November 26, 2024

newsline

Timely – Precise – Factual

After students, prisoners now demand mid-term jail break

565 Views

Inspired by the wild success of the secondary school students who burnt their way out of the institutions, prisoners are now demanding a mid-term jail break.

 Impeachable sources say the inmates have threatened that if their demands are not met, they will throw a tantrum that will make the high school kids’ actions seem like, well, child’s play.

The prisoners argue that having spent months, years or even decades in the institutions, they deserve a breather.

They also complain that Kenyans are not sending them enough pocket money as they should be and a midterm break would allow them to go out and collect the money themselves.

“Many Kenyans are not responding to our pocket money requests that we have been sending to their phones as they used to in the past.

They are becoming very mean and if the trend continues, we will soon starve. But before that happens, we will go out and get the money from them,” said Tuma Fuliza, an inmate in one of the elite prisons.

And like the students, they say, they will find innovative, or even better, means to get themselves out if they are not listened to by the authorities.

“We can pull off better tricks than the children…remember none of us is here because we were good at teaching Sunday school. We rightly earned our admission to these institutions and the talents that brought us here can be put to good use,” said Jailbird Sugu, a renowned Kamiti resident.

Speaking on behalf of his colleagues, Sugu said the recent spate of jailbreaks were mere weekend sneak outs by a few vanguards to remind the administration that a mid-term break was long overdue.

 Besides the prisoners needing a breather, Sugu said the comrades, sorry, inmates need to go out there and carry out their practical exams after completing their radicalisation theory lessons.

Many of the inmates, he said, were eager to put into practice the knowledge that they have acquired at the institutions of dire learning.

He said inmates in the country’s elite Evil League institutions were in particular brimming with fire and brimstone and were raring to go out to the world and showcase the skills that they have acquired.
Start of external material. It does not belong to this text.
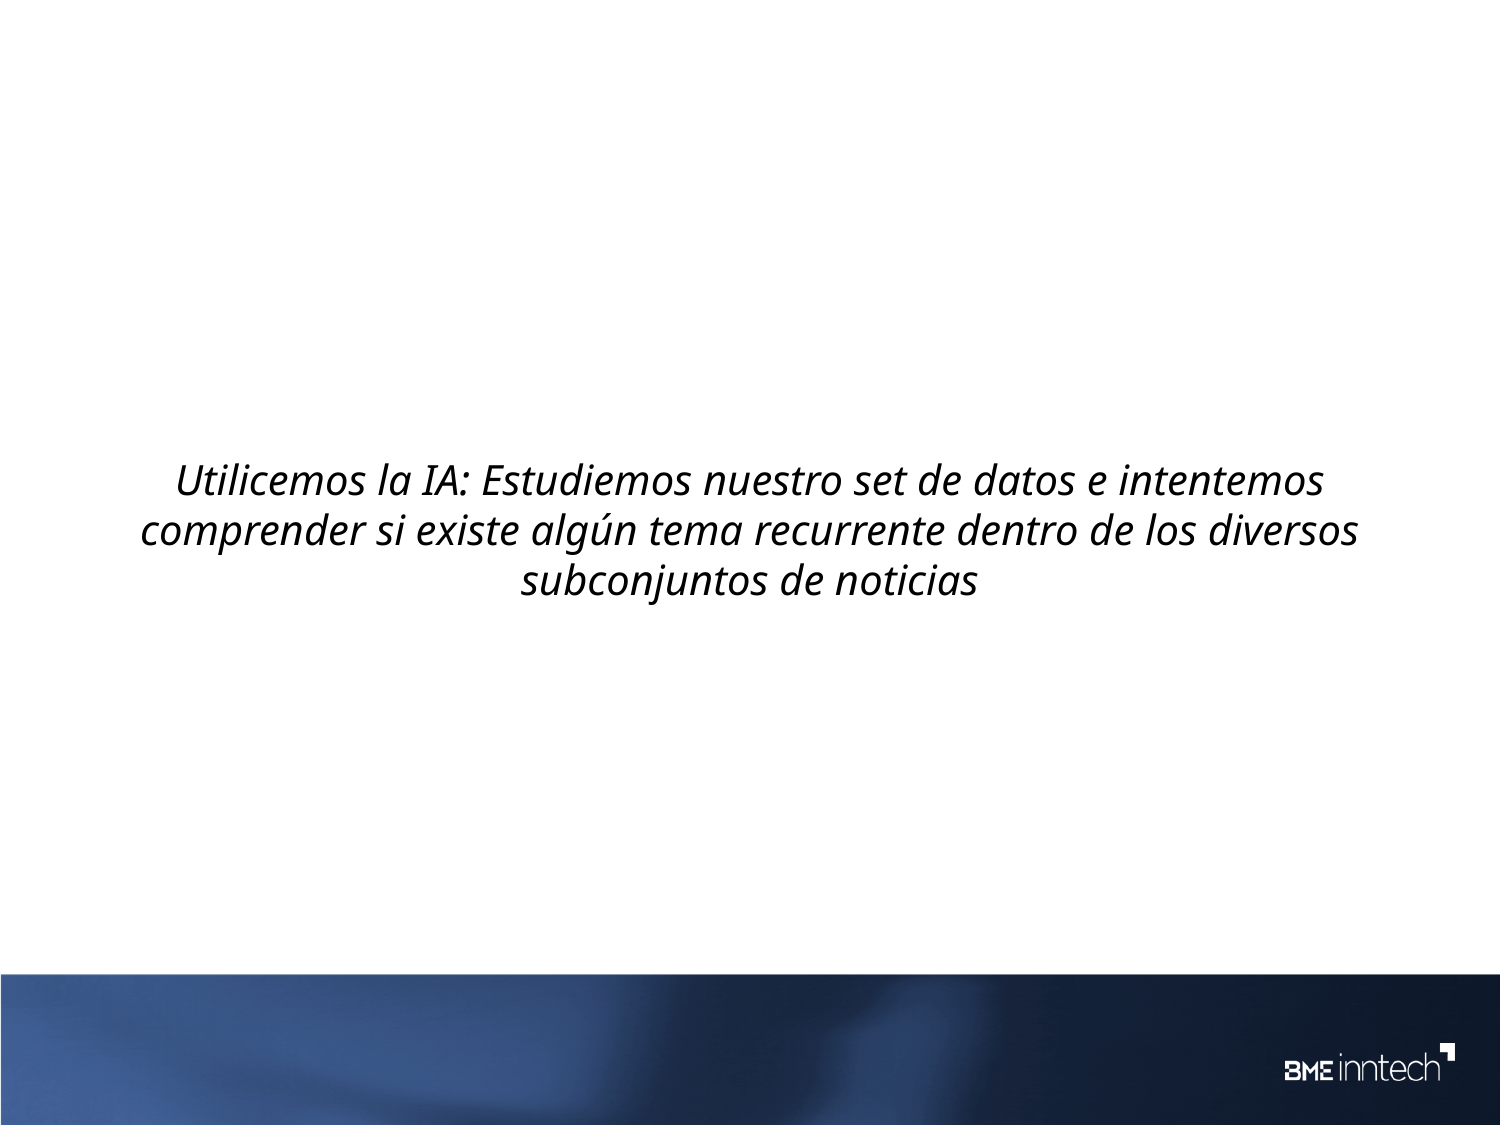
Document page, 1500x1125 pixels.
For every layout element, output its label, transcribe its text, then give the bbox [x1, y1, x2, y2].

picture [2, 975, 1500, 1125]
text_box Utilicemos la IA: Estudiemos nuestro set de datos e intentemos comprender si existe algún tema recurrente dentro de los diversos subconjuntos de noticias [45, 446, 1455, 612]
“Some of them came here as gentle as a lamb but thanks to the right environment and the expert instruction from hardcore tutors, they have been turned into weapons of mass destruction.

They are ripe for practicals,” said Sugu. Others, he added, want to back to the world and finish projects that were left halfway when they were rudely interrupted by the long arm of the law.

“There are robberies to be pulled off, grenades and bombs that did not go off, murders to be done, bank heists that were about to succeed but for a few silly mistakes… these jobs need to be completed and a mid-term break would be such a splendid opportunity to finish what was started,” he said.

 He intimated that other inmates were eager to go back to society and spend the money that they have earned while they were behind bars, thanks to Kenyans’ famous generosity and gullibility.

 “Thanks to mobile money, this has been the golden era of Kenya’s prisons. But then one needs to be in a place where the money can be spent,” Sugu observed.

By press time, the authorities were considering forming a taskforce to consider the inmates’ mid-term demands.